Put the rows into a numbered list, from the line with "True or false: Partial" up to and including the end of the rows, skipping blank lines and leaving out the pictures.

***** Supplied data *****

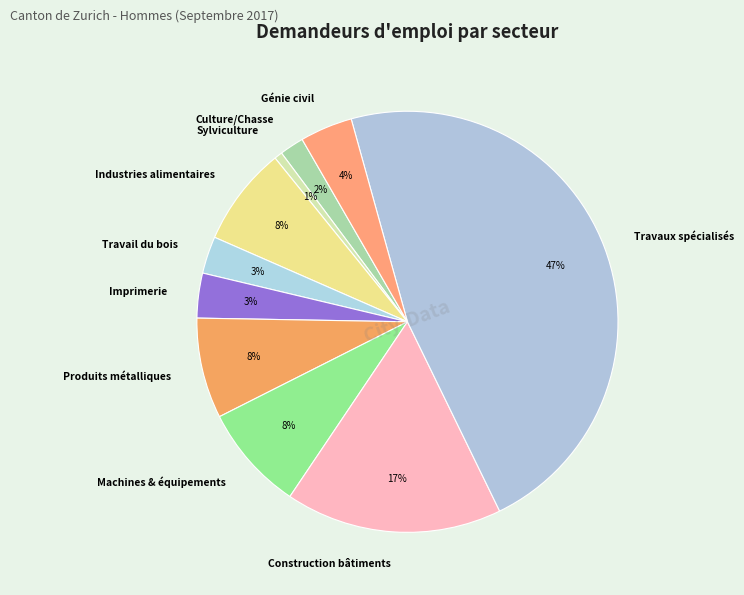

To the nearest percent, what percentage of the pie is Imprimerie?

3%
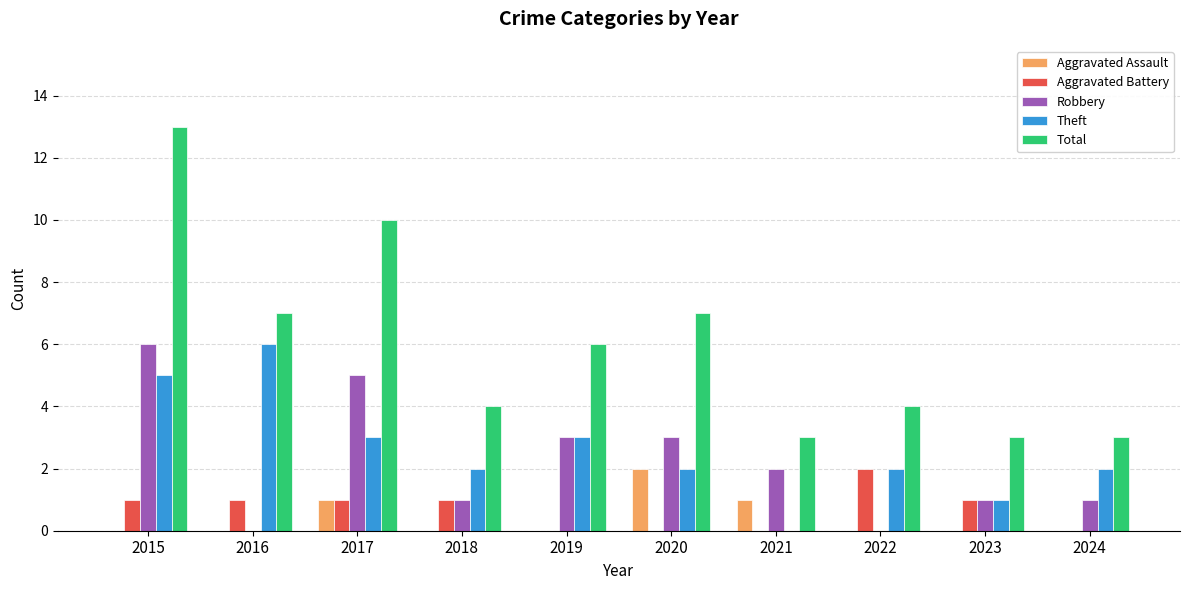

Between 2020 and 2023, which series saw the biggest shift?

Total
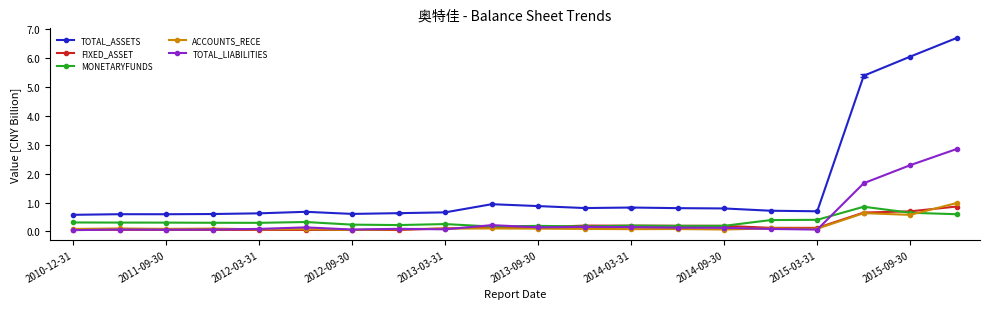

True or false: TOTAL_ASSETS and TOTAL_LIABILITIES cross at least once.

False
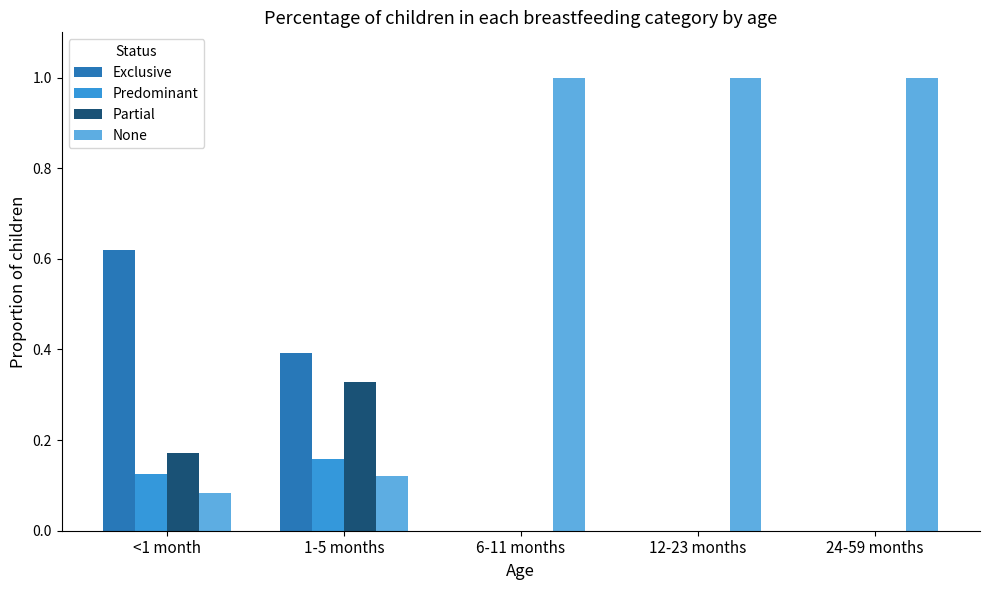

True or false: Partial has a value of 0.1 at 6-11 months.

False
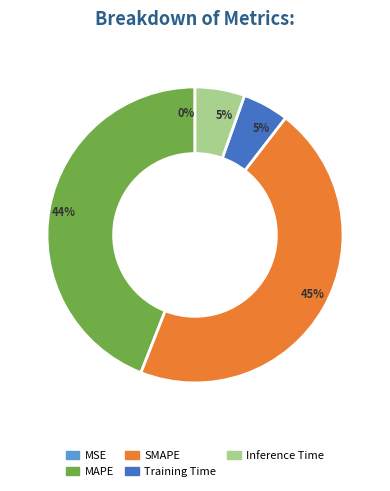

To the nearest percent, what is the difference between the largest and smallest slice percentages?

45%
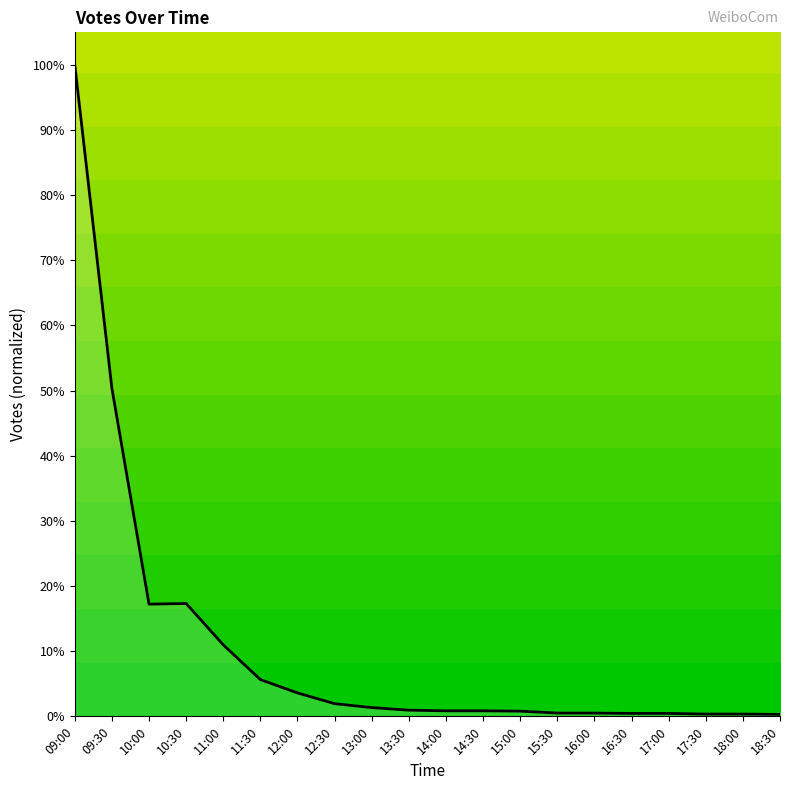

The value at 16:30 is 0.4. True or false?

True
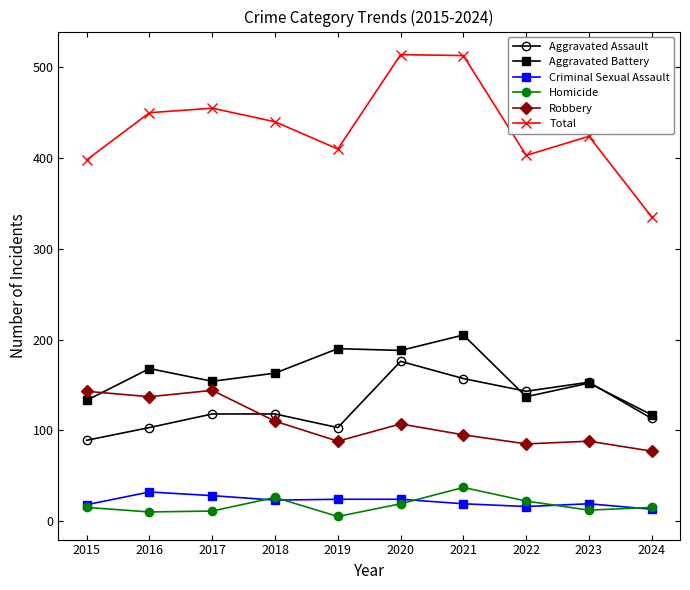

At which category does Homicide reach its first local peak?

2018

*****

» Solution for this task
1. True or false: Partial has a value of 0.1 at 6-11 months.
2. False
3. To the nearest percent, what is the difference between the largest and smallest slice percentages?
4. 45%
5. The value at 16:30 is 0.4. True or false?
6. True
7. At which category does Homicide reach its first local peak?
8. 2018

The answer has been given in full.